'''
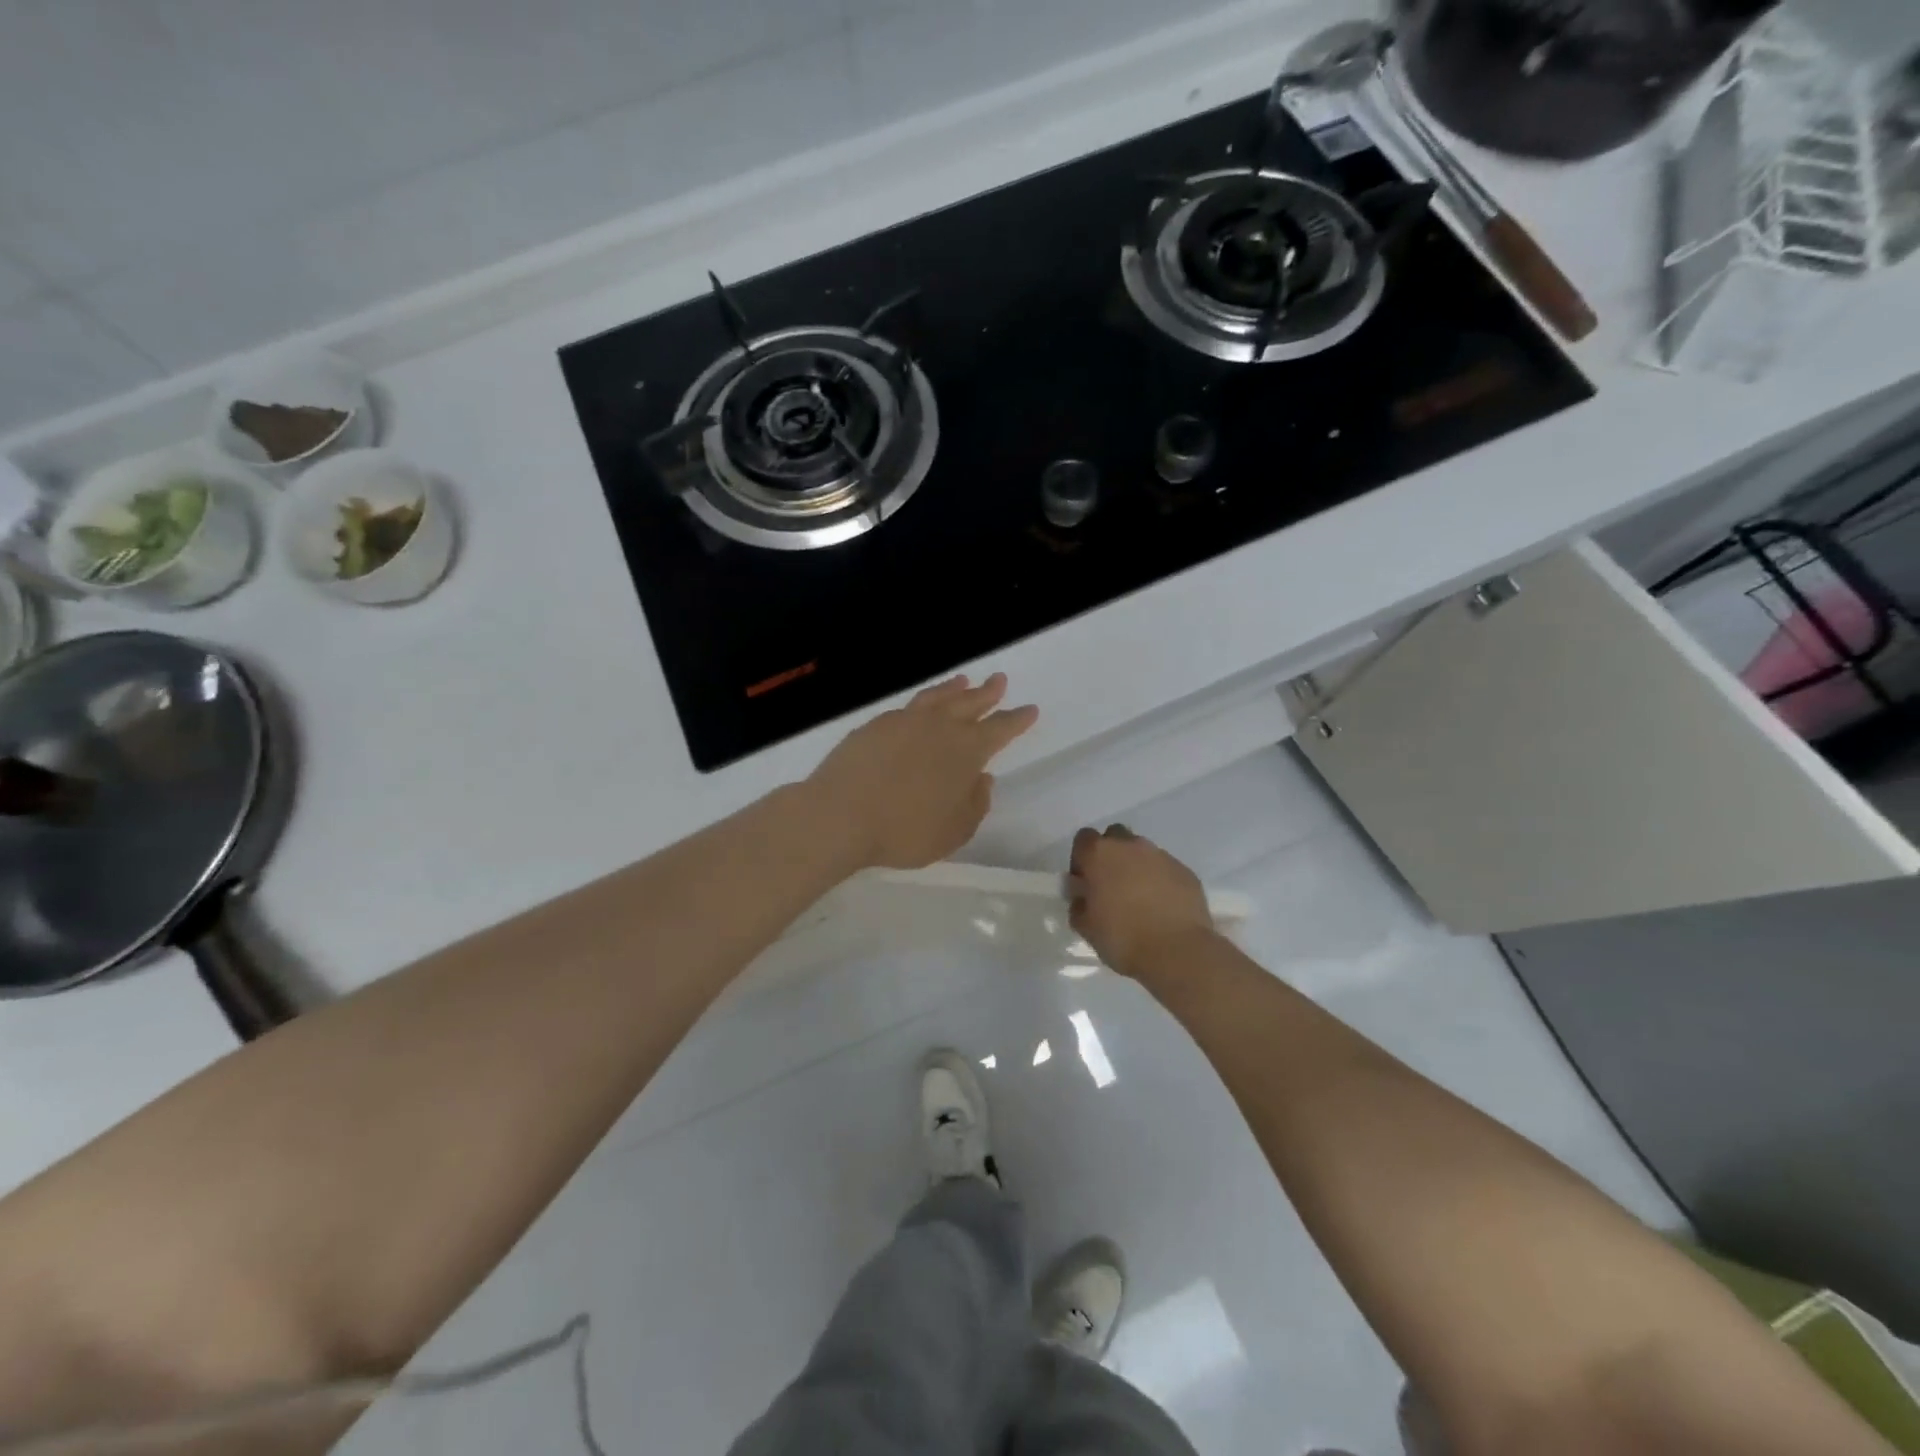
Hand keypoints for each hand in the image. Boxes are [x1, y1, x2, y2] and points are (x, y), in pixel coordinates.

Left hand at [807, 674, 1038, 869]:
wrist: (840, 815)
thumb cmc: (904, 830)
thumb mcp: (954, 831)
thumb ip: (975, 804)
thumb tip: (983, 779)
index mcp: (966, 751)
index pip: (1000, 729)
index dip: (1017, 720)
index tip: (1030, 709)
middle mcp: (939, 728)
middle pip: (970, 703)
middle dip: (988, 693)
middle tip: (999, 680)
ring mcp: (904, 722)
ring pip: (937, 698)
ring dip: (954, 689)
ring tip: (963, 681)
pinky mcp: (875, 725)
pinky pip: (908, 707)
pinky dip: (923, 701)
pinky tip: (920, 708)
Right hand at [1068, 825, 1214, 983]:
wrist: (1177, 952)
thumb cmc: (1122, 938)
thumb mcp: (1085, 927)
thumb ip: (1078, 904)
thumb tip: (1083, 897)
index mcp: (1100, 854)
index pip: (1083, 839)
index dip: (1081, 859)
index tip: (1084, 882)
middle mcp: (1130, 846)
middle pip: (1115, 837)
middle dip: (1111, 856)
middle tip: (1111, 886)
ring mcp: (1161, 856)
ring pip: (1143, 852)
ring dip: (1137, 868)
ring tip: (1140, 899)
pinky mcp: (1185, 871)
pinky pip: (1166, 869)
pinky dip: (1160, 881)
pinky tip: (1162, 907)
'''
'''
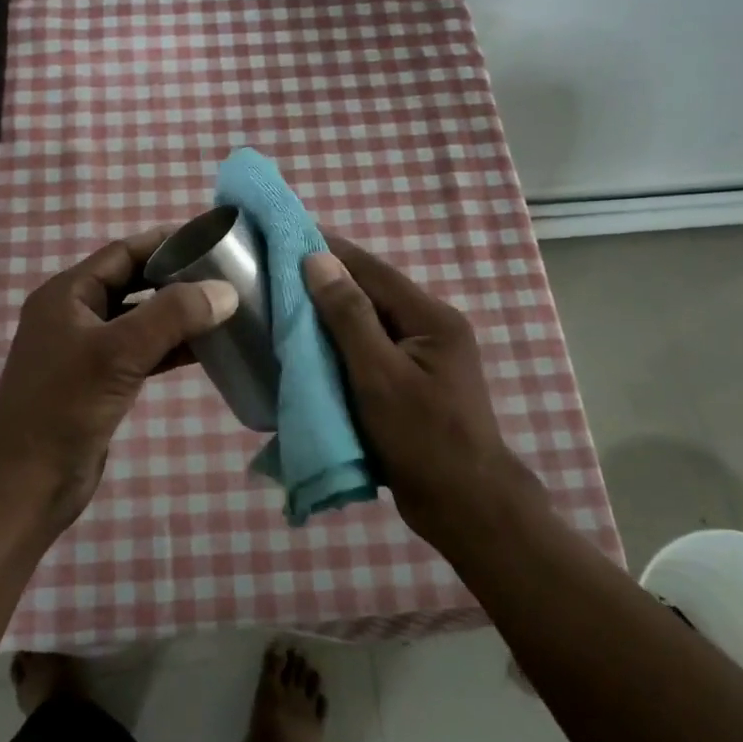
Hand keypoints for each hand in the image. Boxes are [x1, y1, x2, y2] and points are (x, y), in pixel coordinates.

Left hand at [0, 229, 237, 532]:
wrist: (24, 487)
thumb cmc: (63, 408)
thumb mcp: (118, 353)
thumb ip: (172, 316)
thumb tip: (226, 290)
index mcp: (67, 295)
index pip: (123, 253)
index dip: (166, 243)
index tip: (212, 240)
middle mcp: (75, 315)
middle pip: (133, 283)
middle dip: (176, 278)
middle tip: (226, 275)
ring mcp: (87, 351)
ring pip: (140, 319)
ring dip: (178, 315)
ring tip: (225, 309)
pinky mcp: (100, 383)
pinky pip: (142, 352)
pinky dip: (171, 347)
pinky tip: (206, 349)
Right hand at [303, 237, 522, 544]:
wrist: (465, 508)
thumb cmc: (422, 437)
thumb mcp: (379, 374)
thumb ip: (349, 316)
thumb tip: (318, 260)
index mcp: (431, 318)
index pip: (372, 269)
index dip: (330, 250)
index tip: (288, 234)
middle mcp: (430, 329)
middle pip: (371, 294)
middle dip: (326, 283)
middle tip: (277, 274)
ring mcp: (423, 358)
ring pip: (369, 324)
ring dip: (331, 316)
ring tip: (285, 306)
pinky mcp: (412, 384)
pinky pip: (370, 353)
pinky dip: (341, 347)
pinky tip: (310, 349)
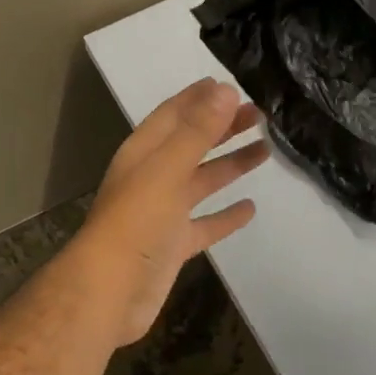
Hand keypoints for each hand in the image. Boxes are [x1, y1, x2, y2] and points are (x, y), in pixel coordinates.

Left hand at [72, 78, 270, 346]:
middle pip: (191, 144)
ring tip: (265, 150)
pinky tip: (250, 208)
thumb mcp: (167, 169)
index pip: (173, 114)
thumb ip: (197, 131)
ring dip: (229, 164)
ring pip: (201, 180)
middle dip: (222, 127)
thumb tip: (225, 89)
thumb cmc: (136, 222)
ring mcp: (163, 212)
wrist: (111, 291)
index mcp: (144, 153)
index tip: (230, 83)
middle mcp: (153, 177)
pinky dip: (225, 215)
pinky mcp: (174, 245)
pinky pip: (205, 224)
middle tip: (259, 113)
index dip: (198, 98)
'''
'''
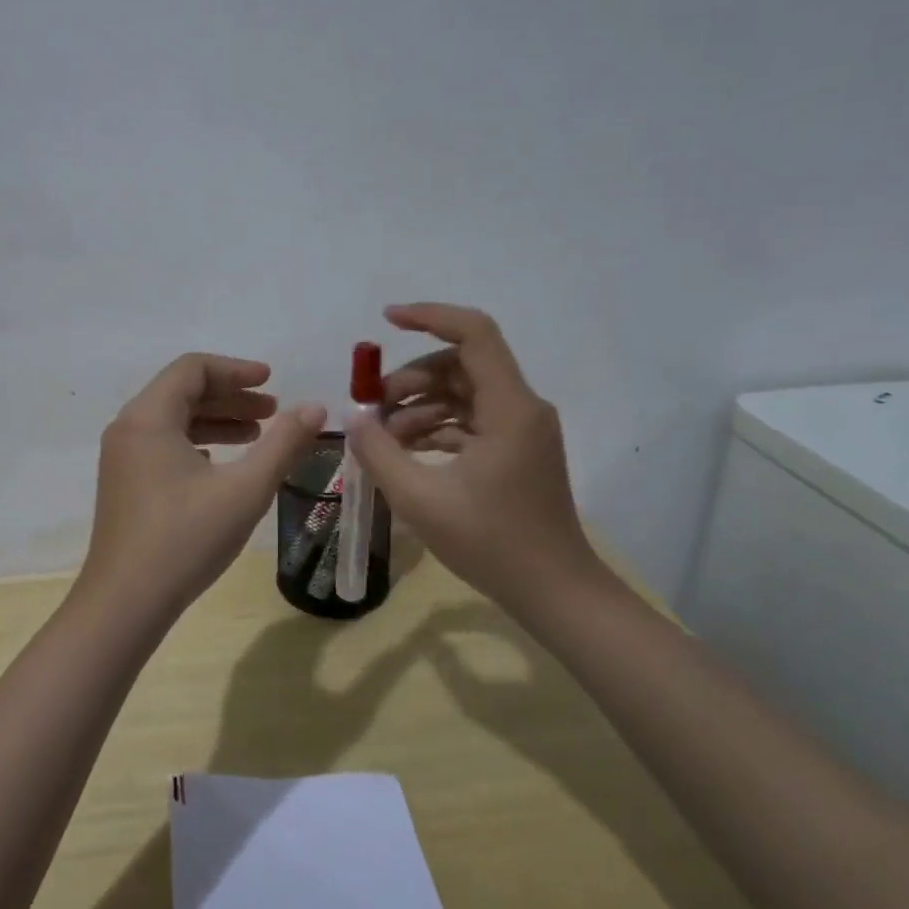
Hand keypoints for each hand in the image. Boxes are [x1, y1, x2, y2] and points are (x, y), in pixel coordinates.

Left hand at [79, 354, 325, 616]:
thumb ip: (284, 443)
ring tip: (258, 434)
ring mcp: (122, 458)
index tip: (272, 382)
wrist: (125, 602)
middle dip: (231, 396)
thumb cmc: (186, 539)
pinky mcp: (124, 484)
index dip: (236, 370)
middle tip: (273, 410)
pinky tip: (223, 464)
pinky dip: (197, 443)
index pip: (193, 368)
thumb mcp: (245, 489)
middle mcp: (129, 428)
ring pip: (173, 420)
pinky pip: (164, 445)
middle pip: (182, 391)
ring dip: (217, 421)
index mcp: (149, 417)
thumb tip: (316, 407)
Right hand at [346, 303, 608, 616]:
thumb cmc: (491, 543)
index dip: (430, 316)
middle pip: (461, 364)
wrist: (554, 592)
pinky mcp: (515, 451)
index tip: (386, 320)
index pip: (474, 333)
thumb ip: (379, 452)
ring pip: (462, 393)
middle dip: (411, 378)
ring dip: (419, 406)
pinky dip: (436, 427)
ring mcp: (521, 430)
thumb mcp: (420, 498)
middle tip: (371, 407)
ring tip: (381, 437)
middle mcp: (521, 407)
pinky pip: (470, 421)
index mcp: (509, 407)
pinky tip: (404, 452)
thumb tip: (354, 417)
'''
Give back, unchanged, the run of lines in the listing above that begins at the line containing "index dip: (236, 370)" and ends at the line containing "wrist: (554, 592)", both included.

Answer to the exercise ::
index dip: (236, 370)
middle tip: (273, 410)
pinky tip: (223, 464)
pinky dip: (197, 443)
index pip: (193, 368)
thumb mcp: (245, 489)
middle mcp: (129, 428)
ring pip: (173, 420)
pinky pip: (164, 445)
middle pip: (182, 391)
ring dip: (217, 421)
index mcp: (149, 417)
thumb tip: (316, 407)
Right hand at [346, 303, 608, 616]:
thumb cmc: (491, 543)
index dip: (430, 316)
middle pip: (461, 364)
wrist: (554, 592)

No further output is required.